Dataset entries
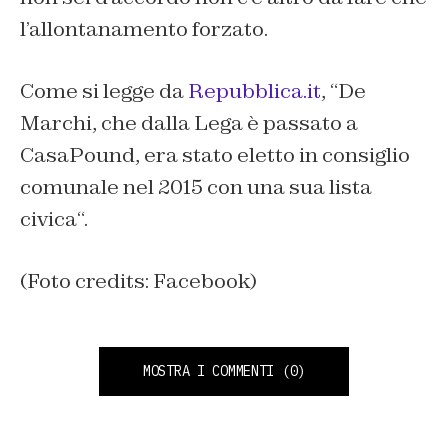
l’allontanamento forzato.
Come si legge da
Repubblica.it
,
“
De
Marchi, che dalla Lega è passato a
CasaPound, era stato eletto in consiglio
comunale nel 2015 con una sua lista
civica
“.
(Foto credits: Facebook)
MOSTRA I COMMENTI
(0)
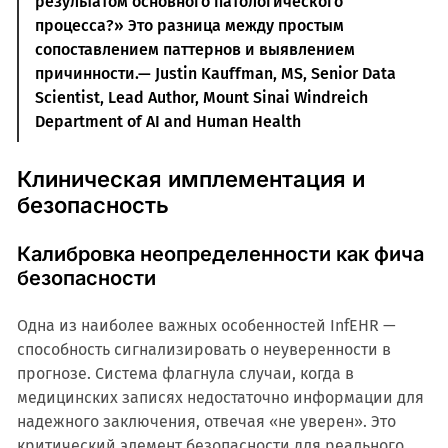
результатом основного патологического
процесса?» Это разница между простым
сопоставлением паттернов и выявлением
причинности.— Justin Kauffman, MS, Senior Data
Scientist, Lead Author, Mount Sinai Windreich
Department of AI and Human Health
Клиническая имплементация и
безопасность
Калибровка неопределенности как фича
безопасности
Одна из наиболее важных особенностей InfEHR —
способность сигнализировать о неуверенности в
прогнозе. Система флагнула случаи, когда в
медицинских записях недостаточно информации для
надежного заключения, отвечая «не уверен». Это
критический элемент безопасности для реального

* * *

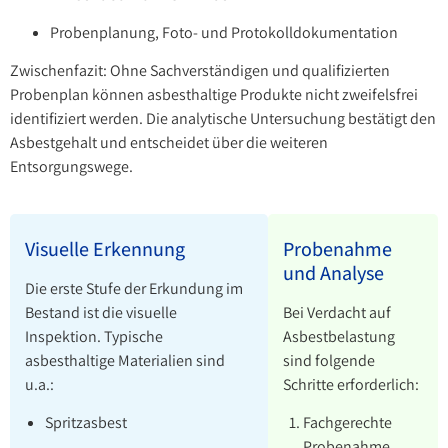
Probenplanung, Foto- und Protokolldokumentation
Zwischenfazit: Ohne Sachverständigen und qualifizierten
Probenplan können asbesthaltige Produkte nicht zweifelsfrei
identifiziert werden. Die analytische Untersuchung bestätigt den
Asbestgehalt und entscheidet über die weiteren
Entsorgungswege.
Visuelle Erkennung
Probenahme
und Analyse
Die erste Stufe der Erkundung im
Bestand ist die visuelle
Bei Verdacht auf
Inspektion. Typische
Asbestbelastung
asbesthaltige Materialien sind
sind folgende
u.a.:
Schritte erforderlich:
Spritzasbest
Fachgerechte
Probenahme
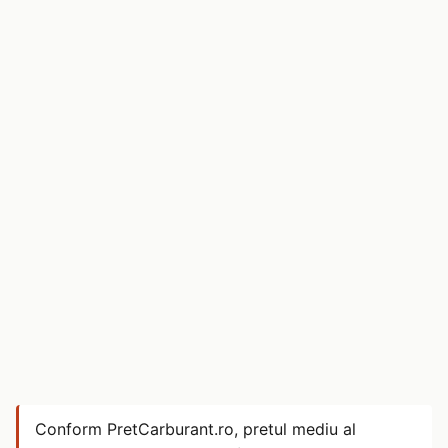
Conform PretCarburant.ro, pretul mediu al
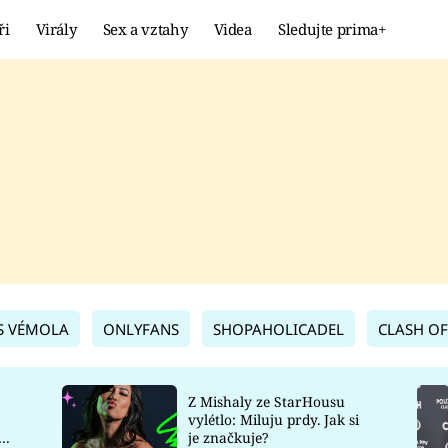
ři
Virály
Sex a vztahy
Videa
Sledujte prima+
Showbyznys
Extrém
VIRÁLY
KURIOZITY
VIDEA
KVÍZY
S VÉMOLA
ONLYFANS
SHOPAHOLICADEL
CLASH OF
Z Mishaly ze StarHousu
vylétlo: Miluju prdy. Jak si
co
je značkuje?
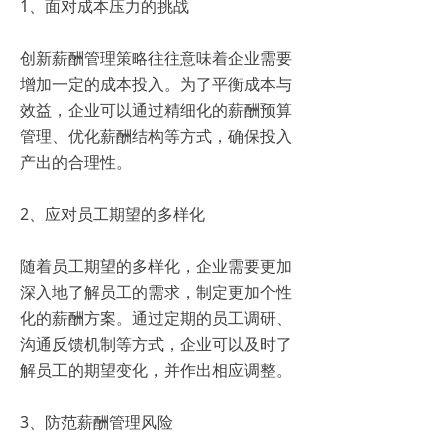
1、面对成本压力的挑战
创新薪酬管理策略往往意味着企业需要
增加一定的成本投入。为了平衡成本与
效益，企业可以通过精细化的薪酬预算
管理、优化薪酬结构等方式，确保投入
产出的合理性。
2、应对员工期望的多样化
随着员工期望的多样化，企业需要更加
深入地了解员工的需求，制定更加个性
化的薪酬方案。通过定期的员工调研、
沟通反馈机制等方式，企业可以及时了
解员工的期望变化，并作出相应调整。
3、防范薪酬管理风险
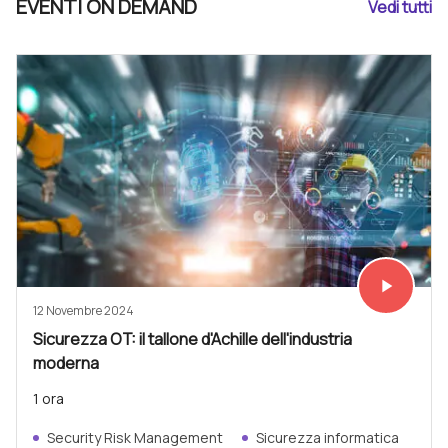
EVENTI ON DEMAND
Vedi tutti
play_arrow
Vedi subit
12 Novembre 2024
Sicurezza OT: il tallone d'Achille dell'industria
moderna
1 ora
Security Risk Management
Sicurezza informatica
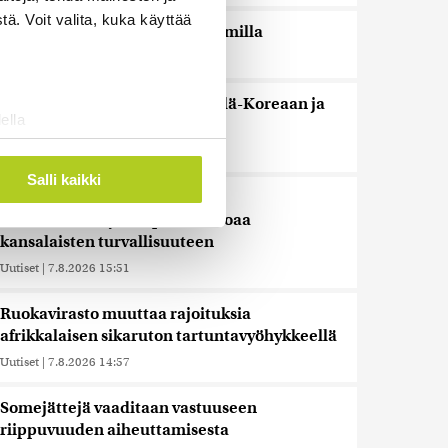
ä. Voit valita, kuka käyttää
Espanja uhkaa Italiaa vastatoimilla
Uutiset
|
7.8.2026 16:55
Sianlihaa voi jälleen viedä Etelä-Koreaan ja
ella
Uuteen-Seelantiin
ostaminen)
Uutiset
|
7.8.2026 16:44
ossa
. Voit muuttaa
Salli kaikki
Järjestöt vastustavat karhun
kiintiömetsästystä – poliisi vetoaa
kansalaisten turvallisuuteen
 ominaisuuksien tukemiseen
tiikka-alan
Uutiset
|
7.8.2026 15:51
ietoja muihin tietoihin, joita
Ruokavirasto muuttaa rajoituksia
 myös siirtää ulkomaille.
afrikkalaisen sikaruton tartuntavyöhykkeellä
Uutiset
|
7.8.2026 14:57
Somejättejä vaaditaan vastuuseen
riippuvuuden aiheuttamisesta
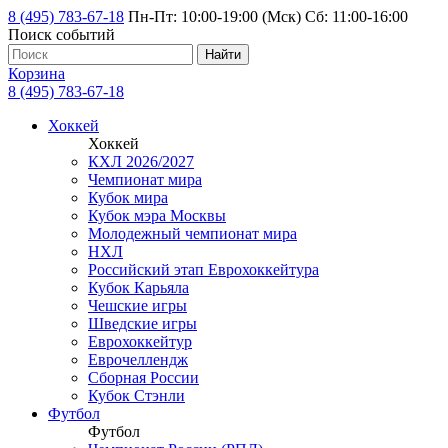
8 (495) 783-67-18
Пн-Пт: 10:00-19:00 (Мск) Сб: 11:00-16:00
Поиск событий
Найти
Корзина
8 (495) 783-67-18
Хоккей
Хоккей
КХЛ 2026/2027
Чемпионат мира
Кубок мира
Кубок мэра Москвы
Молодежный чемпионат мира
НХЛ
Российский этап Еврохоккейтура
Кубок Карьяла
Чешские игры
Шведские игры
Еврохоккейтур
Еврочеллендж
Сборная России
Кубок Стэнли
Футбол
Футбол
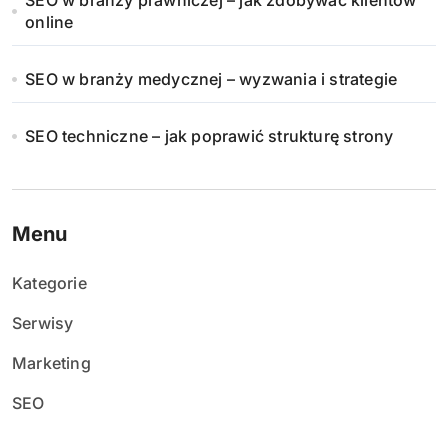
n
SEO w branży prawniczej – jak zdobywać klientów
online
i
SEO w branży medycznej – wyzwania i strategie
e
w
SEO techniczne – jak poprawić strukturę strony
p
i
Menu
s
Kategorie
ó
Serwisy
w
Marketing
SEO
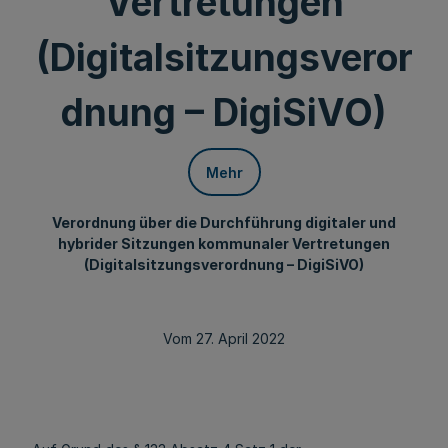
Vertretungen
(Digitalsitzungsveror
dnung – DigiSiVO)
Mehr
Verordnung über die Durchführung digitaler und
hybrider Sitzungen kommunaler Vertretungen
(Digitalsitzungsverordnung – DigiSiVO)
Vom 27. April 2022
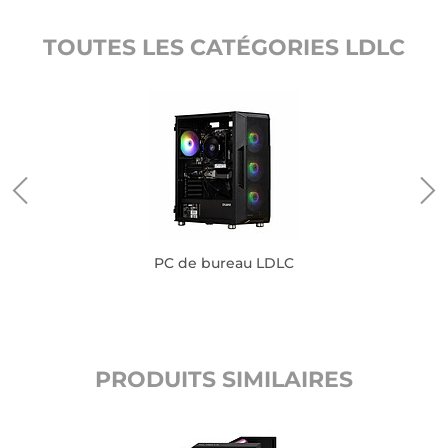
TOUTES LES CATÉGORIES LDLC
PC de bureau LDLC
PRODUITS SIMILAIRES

Exercise aim: Taking the entries above, extract every line from the one bearing "MOSTRA I COMMENTI" through the one bearing "критический элемент безопасности", exactly, with no pictures.

Solved problem:
MOSTRA I COMMENTI
(0)
результатом основного патологического
процесса?» Это разница между простым
сопоставлением паттернов и выявлением
причинности.— Justin Kauffman, MS, Senior Data
Scientist, Lead Author, Mount Sinai Windreich
Department of AI and Human Health
Клиническая имплементация и
безопасность
Калибровка неопределенности как фича
безопасности
Одна из наиболее важных особенностей InfEHR —
способность сигнализировать о неуверенности в
прогнозе. Система флагнула случаи, когда в
медицинских записях недостаточно информации для
надежного заключения, отвечая «не уверен». Это
критический элемент безопасности для реального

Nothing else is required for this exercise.